Alternatively, we could group the rules a bit differently: have rules that are executed in the (1,20) range in one rule and those that are usually in the (0,1) in another. That way we could fine-tune the concurrency (and number of connections) slightly better than we can now without the need to resort to having special rules for exceptions (like the Thumbnail job above).

If we do that, the first and easy part of this task will be done.

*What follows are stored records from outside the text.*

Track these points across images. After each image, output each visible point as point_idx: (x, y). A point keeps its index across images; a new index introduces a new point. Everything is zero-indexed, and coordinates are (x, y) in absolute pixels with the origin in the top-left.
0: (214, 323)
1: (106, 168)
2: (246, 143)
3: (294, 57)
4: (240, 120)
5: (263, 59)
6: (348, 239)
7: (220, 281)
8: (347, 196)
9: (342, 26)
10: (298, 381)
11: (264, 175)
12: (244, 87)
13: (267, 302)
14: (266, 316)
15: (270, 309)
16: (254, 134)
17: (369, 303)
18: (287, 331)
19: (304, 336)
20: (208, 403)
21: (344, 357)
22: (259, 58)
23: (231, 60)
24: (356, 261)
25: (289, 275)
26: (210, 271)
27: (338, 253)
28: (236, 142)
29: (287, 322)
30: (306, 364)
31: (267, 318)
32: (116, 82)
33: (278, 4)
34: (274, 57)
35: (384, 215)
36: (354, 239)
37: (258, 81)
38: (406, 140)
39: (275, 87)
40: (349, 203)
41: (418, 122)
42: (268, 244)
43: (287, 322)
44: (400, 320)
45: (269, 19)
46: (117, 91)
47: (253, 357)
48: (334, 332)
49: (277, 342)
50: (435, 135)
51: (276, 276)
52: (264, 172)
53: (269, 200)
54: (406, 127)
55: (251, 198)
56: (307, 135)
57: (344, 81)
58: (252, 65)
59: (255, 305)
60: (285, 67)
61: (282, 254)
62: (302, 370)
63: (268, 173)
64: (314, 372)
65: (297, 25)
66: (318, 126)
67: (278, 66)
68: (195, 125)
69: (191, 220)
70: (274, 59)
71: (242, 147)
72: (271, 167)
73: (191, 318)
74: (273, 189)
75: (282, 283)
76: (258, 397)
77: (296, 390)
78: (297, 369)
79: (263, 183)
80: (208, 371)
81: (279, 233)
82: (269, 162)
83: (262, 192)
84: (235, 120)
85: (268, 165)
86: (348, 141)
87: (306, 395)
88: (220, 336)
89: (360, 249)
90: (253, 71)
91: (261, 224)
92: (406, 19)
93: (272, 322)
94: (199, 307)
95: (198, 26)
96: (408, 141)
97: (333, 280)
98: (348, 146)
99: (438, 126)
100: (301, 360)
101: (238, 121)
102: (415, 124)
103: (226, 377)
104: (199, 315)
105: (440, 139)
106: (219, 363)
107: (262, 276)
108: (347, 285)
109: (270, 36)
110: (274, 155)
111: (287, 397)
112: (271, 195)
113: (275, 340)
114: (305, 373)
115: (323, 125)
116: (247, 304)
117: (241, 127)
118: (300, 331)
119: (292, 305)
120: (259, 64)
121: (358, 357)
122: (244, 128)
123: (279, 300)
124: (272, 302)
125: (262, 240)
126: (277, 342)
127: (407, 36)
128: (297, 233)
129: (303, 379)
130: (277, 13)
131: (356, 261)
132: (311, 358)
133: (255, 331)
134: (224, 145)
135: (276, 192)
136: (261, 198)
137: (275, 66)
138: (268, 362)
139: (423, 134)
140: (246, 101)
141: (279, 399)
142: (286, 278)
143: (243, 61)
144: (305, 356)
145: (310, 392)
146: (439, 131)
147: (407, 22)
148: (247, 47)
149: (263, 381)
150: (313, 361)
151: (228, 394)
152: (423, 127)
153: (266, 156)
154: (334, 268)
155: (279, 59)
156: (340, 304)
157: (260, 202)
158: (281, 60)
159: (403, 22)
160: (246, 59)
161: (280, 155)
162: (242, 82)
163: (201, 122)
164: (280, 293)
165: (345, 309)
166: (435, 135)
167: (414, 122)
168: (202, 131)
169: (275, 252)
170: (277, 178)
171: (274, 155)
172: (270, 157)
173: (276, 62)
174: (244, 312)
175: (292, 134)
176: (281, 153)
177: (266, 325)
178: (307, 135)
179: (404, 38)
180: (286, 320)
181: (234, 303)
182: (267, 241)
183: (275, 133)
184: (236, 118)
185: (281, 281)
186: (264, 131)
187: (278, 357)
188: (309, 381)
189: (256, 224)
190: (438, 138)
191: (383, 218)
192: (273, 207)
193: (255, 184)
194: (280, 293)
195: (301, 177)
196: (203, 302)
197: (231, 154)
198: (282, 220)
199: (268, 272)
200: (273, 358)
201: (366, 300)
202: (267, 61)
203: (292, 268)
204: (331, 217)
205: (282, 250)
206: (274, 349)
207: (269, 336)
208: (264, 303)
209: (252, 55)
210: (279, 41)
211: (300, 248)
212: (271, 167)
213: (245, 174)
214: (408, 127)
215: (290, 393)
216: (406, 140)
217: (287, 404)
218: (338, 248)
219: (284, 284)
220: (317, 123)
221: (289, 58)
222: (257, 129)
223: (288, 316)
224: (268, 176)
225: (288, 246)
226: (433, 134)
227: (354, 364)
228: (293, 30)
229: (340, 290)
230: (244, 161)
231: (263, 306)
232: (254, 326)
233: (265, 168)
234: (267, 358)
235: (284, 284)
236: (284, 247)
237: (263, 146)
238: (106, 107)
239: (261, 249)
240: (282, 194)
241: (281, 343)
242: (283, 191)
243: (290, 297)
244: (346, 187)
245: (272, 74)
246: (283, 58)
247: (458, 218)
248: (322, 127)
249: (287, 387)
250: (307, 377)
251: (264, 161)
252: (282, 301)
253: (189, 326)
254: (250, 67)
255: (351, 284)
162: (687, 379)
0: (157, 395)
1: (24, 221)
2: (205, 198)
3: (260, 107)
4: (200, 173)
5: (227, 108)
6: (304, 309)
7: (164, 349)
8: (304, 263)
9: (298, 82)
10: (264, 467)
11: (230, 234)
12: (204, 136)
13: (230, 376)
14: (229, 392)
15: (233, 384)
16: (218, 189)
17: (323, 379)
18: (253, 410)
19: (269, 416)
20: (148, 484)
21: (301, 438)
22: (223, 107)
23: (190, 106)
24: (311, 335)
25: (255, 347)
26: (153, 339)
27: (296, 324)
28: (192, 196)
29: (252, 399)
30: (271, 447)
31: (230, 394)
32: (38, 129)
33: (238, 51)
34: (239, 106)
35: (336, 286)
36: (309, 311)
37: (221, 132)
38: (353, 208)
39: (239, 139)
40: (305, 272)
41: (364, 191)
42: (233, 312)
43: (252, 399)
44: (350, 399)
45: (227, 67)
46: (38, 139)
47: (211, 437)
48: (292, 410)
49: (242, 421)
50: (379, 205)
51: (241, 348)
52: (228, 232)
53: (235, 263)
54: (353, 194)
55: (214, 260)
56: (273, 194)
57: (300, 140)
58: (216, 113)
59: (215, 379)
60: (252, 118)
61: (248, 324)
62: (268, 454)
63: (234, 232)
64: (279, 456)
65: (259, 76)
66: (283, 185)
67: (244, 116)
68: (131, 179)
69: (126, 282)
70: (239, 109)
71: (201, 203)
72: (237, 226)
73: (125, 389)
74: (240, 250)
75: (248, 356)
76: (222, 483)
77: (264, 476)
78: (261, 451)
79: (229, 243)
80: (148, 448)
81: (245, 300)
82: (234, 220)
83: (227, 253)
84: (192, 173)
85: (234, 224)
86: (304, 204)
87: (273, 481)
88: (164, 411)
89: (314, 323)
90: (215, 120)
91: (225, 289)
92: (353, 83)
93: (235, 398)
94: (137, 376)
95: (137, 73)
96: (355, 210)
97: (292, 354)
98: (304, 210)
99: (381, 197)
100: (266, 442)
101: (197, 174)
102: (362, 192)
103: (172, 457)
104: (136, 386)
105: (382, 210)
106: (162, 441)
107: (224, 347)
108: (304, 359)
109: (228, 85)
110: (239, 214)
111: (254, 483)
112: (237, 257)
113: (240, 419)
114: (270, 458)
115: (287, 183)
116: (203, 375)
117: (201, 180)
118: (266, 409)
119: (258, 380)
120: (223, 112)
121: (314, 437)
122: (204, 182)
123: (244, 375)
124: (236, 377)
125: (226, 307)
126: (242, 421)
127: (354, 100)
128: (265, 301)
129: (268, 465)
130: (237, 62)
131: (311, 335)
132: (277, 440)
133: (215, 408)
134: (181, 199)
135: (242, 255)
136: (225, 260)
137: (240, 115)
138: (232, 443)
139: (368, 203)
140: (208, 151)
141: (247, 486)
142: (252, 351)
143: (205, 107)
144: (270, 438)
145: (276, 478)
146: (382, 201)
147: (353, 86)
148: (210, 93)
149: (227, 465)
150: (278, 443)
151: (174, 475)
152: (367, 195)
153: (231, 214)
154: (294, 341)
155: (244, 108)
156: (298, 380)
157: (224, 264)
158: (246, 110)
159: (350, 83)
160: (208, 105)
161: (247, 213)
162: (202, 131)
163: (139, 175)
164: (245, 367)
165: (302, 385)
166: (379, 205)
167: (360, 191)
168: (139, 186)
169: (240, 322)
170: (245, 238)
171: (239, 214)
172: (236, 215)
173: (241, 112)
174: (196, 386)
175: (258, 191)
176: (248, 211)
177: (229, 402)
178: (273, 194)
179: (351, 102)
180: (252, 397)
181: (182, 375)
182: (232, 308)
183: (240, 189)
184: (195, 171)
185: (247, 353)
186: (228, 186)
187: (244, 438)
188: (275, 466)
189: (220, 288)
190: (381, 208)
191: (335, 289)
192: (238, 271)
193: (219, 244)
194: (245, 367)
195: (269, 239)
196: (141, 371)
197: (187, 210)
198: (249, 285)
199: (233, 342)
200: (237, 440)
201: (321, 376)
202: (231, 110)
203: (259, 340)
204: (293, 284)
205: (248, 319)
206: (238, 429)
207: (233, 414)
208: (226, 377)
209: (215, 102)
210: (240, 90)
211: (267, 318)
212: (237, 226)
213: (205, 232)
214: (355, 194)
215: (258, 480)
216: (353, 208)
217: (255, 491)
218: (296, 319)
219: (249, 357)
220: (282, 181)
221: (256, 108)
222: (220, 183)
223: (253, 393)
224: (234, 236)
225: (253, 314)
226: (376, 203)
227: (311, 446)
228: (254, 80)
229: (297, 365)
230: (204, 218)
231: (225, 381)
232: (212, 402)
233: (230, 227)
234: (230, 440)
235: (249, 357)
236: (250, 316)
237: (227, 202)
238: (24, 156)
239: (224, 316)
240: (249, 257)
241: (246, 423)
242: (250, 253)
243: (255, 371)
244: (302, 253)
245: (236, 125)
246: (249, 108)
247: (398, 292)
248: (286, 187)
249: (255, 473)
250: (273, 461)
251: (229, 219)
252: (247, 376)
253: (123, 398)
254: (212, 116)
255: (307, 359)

Making concurrencies automatically adjustable would be the next step

I would say that after tuning the concurrency settings, we need to sit and wait to see what happens. Having auto-adjustments for this setting means employing heuristics which may do more harm than good, so we have to be careful with that. Slashing the maximum number of connections by a factor of three is already a pretty big deal, IMHO.

Change 453472 merged by Mobrovac:
[mediawiki/services/change-propagation/jobqueue-deploy@master] Fine-tune the concurrencies for jobs.

https://gerrit.wikimedia.org/r/453472

You could measure concurrency by summing a timing metric, like I did for the "load" metrics in the API dashboard: https://grafana.wikimedia.org/dashboard/db/api-backend-summary?refresh=5m&orgId=1 . I used:

aliasByNode(highestAverage(scaleToSeconds(MediaWiki.api.*.executeTiming.sum,0.001), 10), 2)

This is based on the idea that the concurrency is equal to the number of seconds of request latency consumed per second of actual time. scaleToSeconds() is the only function in Graphite which gives you access to the sampling interval, its second argument is a scaling factor, here 0.001 due to the fact that this execution time is measured in milliseconds.

This would solve your partitioning problem, since partitions would add together in the expected way.

Change 454573 had a related patch set uploaded (by Ppchelko; owner: Ppchelko):
[mediawiki/services/change-propagation/jobqueue-deploy@master] Revisit concurrencies for some high-traffic jobs.

https://gerrit.wikimedia.org/r/454573

Change 454573 merged by Ppchelko:
[mediawiki/services/change-propagation/jobqueue-deploy@master] Revisit concurrencies for some high-traffic jobs.

https://gerrit.wikimedia.org/r/454573

Mentioned in SAL (#wikimedia-operations) [2018-08-22T17:20:41Z] <ppchelko@deploy1001> Started deploy [cpjobqueue/deploy@32a81be]: Revisit jobs concurrencies T202107

Mentioned in SAL (#wikimedia-operations) [2018-08-22T17:21:30Z] <ppchelko@deploy1001> Finished deploy [cpjobqueue/deploy@32a81be]: Revisit jobs concurrencies T202107 (duration: 00m 49s)

mobrovac closed this task as Resolved.Mar 14 2019, 7:42 PM
mobrovac claimed this task.

Things have been stable for a while now, so closing. We also have effective execution rate on the graphs, so we can alert on them.